I was visiting my grandparents at their remote cabin, deep in the woods of Northern Idaho. Read: no electricity or indoor bathroom.


They were trying to fix the leaky roof. But all cabin repairs needed to wait until next door neighbor, Dr. Bundy’s curtain was open—a sign that he was awake.


Without electricity, all the construction tools needed to be powered by a loud generator—and Dr. Bundy “Didn’t come here to rest and listen to that confounded noise.”


My grandparents would only do quiet work before his curtain opened.
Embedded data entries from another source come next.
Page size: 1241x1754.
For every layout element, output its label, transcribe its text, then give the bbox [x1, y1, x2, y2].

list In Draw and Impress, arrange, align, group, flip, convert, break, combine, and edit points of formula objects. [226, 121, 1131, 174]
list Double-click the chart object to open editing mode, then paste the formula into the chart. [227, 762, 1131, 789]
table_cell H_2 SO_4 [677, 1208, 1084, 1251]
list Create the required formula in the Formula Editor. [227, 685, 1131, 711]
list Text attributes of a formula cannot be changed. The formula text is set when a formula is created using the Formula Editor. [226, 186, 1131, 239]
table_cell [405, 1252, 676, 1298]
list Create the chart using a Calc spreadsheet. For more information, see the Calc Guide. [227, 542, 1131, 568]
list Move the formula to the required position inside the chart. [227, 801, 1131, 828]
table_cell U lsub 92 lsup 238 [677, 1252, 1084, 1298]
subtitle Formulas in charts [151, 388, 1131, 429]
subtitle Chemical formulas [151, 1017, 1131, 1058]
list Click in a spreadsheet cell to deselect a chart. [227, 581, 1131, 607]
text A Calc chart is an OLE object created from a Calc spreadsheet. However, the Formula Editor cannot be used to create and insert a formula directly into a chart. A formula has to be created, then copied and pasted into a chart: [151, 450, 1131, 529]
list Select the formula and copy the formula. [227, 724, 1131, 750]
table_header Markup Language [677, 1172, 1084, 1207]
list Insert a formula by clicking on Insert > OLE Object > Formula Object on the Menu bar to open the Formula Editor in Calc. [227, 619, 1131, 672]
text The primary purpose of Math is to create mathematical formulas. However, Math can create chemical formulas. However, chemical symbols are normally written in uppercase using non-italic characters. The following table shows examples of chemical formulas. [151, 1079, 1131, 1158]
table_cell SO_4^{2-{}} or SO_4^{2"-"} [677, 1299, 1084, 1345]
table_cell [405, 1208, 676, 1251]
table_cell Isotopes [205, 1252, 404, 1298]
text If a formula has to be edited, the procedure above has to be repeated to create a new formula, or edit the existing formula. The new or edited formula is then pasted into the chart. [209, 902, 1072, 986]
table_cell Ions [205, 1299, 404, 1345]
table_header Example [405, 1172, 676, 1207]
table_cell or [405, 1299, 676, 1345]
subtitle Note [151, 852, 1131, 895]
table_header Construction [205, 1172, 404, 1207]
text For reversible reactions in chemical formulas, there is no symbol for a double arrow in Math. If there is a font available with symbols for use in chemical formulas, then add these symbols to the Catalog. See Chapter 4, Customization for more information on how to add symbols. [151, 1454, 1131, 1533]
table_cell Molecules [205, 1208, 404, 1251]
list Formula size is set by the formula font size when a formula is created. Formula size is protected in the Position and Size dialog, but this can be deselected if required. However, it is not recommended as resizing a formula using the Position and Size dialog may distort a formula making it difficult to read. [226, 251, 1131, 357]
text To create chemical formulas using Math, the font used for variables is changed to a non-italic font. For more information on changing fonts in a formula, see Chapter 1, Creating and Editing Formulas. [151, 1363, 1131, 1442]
They respected his request—but a failing roof, and fixing a sagging porch required daylight hours and some significant sawing and hammering.


Construction was limited to the hours between 10:30 am and 3 pm—which meant the project took at least twice as long but gave those adjacent to the work a respite from the noise.


Even though I was only seven, I remember watching my grandparents wait for the daily curtain opening. When I asked Grandma why they had to wait, she said that being nice wasn’t always easy, but it was the right thing to do.


I thought about Dr. Bundy’s curtain this week. It was a courtesy to him that didn’t have to be offered but was. No one disputed that work needed to be done on the cabin, but it was negotiable as to when and how long it would be. It made life better for everyone, even if the repairs took longer.


Grandma showed me that it isn't always easy doing the right thing, but when you're doing things right, it’s always best.